Muti and CSO forces vanquish the rain gods with a stirring “Carmina Burana”

Sat Sep 22, 2012 at 2:13 pm

By Dennis Polkow

Riccardo Muti leads the Chicago Symphony Orchestra in the National Anthem Friday night at Millennium Park. Photo: Todd Rosenberg

Ravinia’s late executive director Edward Gordon used to call them “the weather gods.” And they were not kind Friday evening to Riccardo Muti and the Chicago Symphony Orchestra for their free Concert for Chicago in Millennium Park.

This was no sudden cloudburst or the kind of abrupt squall that sent throngs running for cover and that ultimately shut down the summer’s Lollapalooza Festival for a day. Nor was this a misty drizzle.

This was the kind of steady, soaking rain throughout so much of the day leading up to the concert that most planning to come likely rethought the decision. That 7,000 people ignored common sense and came to the park regardless, well-armed with ponchos, raincoats and umbrellas, and sat quietly together soaking in both the music and the elements, says a lot about the voracious cultural appetites of Chicagoans.

What is even more remarkable is the level of performance that Muti and the assembled forces provided for that devoted crowd during the steady downpour, a complete performance of Carl Orff’s Carmina Burana.

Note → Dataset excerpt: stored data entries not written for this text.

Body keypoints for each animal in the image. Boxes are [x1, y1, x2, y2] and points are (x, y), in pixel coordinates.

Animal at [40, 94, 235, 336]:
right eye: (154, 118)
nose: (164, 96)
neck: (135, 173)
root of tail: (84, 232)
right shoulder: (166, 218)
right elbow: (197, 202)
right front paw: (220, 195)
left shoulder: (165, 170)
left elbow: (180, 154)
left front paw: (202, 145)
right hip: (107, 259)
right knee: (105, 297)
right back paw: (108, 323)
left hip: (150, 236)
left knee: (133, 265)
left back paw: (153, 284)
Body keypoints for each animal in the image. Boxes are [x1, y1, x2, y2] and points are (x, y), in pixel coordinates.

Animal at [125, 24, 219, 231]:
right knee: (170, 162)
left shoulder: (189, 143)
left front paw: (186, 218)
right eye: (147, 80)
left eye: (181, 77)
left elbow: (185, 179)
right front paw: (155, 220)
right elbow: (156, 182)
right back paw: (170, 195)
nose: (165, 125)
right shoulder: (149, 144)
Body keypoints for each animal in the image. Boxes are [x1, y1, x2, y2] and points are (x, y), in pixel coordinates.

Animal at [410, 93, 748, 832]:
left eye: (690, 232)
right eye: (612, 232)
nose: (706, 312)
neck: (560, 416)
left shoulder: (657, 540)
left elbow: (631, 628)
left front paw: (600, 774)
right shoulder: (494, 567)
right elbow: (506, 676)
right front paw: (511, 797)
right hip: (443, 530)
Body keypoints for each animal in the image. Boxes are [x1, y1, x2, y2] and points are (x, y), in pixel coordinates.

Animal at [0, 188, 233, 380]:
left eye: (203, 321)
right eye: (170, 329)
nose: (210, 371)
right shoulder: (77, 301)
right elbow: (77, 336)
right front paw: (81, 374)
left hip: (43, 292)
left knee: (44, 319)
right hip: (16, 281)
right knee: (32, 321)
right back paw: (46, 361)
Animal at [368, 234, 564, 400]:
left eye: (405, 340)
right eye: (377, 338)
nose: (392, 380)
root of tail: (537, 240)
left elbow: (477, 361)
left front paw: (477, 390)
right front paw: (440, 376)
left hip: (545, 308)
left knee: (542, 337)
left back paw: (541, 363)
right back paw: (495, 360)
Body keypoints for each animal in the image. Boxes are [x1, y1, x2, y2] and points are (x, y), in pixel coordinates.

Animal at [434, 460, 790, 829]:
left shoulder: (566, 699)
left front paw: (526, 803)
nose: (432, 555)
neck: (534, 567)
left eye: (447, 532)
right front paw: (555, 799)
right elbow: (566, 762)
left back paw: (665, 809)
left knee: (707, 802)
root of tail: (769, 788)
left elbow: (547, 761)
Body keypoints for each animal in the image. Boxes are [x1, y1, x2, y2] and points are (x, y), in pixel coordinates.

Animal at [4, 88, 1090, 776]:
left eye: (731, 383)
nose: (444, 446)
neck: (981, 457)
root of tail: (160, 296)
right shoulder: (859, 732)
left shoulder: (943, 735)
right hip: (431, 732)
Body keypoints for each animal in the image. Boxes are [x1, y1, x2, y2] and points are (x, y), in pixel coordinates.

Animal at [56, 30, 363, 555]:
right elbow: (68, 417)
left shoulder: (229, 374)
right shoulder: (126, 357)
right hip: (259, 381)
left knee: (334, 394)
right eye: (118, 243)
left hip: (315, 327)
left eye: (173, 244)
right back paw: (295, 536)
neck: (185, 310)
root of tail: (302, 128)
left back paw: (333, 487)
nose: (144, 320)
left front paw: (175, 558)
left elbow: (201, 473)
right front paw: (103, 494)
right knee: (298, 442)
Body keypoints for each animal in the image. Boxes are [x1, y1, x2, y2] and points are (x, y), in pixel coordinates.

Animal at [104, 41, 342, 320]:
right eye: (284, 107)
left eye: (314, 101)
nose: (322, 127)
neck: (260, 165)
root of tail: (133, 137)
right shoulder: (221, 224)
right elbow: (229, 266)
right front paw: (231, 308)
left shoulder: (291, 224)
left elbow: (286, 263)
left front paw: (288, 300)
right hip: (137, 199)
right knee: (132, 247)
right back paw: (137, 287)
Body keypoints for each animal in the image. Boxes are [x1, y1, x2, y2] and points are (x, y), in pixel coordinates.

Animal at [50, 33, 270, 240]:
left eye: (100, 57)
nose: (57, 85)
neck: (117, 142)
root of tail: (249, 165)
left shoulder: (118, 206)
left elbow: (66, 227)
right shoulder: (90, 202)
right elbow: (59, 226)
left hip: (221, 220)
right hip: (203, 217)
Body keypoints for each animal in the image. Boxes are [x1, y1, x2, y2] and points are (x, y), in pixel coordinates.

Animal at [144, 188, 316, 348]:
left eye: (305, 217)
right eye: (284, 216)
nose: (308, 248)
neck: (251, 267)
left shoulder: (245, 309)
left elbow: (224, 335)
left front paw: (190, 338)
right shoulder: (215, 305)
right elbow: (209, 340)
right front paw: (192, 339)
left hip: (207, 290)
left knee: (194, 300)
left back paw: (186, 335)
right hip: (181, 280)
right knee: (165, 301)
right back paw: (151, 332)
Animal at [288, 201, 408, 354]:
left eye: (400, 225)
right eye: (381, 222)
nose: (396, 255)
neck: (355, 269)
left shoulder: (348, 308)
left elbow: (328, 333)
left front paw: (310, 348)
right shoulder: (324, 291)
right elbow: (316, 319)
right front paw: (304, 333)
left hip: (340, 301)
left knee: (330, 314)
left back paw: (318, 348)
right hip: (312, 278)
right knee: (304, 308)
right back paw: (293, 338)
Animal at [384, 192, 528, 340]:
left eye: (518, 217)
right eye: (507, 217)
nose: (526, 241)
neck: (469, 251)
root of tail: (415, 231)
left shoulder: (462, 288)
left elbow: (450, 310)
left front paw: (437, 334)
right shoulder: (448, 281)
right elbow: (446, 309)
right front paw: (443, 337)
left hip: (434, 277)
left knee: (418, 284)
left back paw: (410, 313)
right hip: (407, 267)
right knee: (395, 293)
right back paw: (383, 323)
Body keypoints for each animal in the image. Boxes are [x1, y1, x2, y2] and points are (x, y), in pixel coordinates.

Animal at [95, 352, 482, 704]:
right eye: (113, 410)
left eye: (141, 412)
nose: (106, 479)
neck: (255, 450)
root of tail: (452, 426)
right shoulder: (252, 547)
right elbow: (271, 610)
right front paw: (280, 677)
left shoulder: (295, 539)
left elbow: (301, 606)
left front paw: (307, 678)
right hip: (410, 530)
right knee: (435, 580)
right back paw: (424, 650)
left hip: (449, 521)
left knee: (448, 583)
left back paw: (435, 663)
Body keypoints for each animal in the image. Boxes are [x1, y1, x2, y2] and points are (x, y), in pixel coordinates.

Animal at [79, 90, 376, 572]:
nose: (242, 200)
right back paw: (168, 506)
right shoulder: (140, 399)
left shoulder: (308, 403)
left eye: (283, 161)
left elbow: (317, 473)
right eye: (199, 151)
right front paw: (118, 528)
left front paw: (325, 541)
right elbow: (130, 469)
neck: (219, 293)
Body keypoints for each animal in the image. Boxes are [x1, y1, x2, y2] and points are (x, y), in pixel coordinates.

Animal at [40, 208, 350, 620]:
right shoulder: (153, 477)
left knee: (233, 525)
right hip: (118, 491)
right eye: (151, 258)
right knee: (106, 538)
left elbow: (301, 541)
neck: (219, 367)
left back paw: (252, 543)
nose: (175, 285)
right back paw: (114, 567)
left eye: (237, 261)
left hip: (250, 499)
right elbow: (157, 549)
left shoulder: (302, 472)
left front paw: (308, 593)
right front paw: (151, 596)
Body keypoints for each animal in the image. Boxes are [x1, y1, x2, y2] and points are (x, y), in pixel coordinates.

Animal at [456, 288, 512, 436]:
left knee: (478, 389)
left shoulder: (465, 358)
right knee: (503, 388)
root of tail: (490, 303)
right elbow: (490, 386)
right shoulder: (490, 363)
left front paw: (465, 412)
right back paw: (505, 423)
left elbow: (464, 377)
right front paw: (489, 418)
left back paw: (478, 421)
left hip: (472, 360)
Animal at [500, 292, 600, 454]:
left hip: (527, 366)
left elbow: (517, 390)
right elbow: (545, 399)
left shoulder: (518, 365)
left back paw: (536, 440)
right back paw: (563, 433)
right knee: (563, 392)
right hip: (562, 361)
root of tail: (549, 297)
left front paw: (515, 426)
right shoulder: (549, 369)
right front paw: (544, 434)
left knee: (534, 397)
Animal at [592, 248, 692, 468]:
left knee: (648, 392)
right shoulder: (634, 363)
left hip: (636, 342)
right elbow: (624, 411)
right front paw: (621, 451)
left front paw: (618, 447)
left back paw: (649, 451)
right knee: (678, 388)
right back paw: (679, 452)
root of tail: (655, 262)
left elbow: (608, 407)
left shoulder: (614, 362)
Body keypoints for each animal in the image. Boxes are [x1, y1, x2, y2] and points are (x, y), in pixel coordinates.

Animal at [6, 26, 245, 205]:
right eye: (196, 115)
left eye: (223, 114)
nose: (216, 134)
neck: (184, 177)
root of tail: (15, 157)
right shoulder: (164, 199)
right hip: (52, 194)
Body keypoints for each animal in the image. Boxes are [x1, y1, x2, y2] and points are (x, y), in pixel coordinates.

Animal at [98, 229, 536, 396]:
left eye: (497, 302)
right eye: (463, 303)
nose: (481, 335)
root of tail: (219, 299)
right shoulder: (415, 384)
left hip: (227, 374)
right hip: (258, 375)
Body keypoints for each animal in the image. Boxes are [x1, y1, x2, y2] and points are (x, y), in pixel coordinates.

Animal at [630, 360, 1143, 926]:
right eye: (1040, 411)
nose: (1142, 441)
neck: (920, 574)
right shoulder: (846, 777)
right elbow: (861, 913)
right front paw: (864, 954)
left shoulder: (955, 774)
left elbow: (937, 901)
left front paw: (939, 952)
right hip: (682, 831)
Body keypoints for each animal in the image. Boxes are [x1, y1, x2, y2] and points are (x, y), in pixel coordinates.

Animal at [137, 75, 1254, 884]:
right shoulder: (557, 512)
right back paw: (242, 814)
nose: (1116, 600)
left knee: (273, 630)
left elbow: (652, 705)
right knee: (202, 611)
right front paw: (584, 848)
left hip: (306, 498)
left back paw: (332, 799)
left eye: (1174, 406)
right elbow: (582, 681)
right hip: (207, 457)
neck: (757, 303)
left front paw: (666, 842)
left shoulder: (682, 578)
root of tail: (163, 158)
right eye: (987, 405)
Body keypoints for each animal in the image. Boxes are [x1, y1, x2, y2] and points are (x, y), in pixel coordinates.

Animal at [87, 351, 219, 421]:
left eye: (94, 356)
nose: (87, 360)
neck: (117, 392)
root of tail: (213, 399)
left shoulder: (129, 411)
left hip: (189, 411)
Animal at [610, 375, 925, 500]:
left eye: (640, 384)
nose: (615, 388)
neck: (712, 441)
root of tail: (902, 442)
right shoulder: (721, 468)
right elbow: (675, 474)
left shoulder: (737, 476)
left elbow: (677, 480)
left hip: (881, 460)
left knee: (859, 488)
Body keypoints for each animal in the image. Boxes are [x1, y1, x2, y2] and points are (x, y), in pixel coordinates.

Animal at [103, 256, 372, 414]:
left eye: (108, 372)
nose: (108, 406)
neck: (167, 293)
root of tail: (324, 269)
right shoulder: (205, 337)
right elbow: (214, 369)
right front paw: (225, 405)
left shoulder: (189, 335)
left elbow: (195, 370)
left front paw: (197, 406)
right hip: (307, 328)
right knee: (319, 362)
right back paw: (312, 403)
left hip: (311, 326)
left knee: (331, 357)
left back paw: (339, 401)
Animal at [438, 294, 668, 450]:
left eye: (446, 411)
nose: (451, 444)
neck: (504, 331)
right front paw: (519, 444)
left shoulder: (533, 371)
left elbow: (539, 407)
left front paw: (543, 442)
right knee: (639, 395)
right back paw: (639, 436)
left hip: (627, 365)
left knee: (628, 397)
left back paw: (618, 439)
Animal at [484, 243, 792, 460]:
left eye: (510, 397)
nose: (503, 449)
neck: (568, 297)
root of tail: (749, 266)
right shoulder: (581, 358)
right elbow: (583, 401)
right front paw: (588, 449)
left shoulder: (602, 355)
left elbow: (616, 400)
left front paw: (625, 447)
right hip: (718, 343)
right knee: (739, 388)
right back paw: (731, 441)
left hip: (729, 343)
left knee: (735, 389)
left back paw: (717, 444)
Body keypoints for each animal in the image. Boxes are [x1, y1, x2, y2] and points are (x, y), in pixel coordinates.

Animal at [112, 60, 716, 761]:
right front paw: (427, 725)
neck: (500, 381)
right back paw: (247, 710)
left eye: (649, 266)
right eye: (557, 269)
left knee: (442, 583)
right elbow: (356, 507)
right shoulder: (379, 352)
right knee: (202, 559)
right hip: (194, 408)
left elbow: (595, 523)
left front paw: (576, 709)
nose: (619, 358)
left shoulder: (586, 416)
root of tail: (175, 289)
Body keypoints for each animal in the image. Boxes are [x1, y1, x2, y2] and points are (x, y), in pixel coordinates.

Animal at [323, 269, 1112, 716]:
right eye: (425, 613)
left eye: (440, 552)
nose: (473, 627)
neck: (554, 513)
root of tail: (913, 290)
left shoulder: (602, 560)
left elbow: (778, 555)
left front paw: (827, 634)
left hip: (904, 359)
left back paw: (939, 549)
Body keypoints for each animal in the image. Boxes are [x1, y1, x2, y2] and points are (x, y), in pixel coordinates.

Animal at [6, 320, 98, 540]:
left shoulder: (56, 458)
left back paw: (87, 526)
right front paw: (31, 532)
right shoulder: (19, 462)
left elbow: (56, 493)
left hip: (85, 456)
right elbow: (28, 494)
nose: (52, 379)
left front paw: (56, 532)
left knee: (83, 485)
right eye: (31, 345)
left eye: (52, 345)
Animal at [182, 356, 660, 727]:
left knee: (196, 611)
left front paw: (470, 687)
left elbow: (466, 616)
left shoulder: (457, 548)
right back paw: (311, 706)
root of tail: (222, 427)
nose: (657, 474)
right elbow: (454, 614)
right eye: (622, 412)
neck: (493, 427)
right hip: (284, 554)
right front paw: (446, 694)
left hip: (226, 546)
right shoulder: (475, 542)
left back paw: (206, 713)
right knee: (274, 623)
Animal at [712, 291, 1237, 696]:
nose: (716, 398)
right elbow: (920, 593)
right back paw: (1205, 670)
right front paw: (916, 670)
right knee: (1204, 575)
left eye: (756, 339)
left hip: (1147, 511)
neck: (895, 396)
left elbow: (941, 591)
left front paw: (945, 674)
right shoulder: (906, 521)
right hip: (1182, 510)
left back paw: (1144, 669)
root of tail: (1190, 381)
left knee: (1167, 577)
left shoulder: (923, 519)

The piece is a longtime favorite of Muti’s, who recorded it when he was music director of London’s Philharmonia Orchestra and also conducted a 1980 landmark performance with the Berlin Philharmonic that the composer himself attended and was so moved by that he called it “a second premiere.” Muti was extremely proud of the fact that Orff went back and made some tempo and dynamic changes to the score based on particulars of that performance.

Walking out to a rockstar reception and waving and smiling to the assemblage, Muti faced the crowd while gesturing to them during the National Anthem. Waiting for a canvas of silence, Muti gestured for it, and while the crowd bustle was still dying down, Muti unexpectedly dive-bombed right into the famous and familiar “O Fortuna” opening.

The choral sections and the orchestral accompaniment were even more organic than the Symphony Center performances last January, Muti’s concept having taken deeper hold. The tempo of the opening was slowed down a tad, presumably for clarity across such a vast space. There was also much greater variety of sound and approach, and superb diction, with some of the best CSO Chorus singing since Muti’s concert performances of Verdi’s Otello a season and a half ago. Even the Chicago Children’s Choir was tighter and more elegant than last winter’s performances.

A new and vastly superior triptych of vocal soloists also ensured that each individual section of the piece was performed with the same gusto as the choral sections, which had not been the case last season.

This meant that Norwegian baritone Auden Iverson’s contributions were not only luxuriously sung, but his various songs took on characterizations of their own: his “Estauns interius” had a touch of cynicism, his “Ego sum abbas” an irreverent decadence and his “Dies, nox et Omnia” delightfully emphasized discomfort when it was textually and range appropriate without coming across as strain.

Instead of the straining sound of a tenor uncomfortably forced to sing falsetto as a cooking goose reflecting on its fate in “Olim lacus colueram,” Muti prefers a countertenor at home with that range. Italian countertenor Antonio Giovannini sounded at ease vocally but at least offered lots of expansive vibrato and dynamics as an expression of his fate.

It was Italian soprano Rosa Feola who offered the most luminous solo singing of the evening, displaying a fluttering sound to introspectively reflect on a young girl’s love in “Amore volat undique.” She brought a poignancy to “In trutina,” melancholy to “Stetit puella” and exquisitely focused high notes of tranquil and life-affirming acceptance of love in the climactic “Dulcissime.” That moment was crowned by a choral “Ave formosissima” that built in joyous tension and momentum into a thrilling transition back to a more world-worn rendition of “O Fortuna.”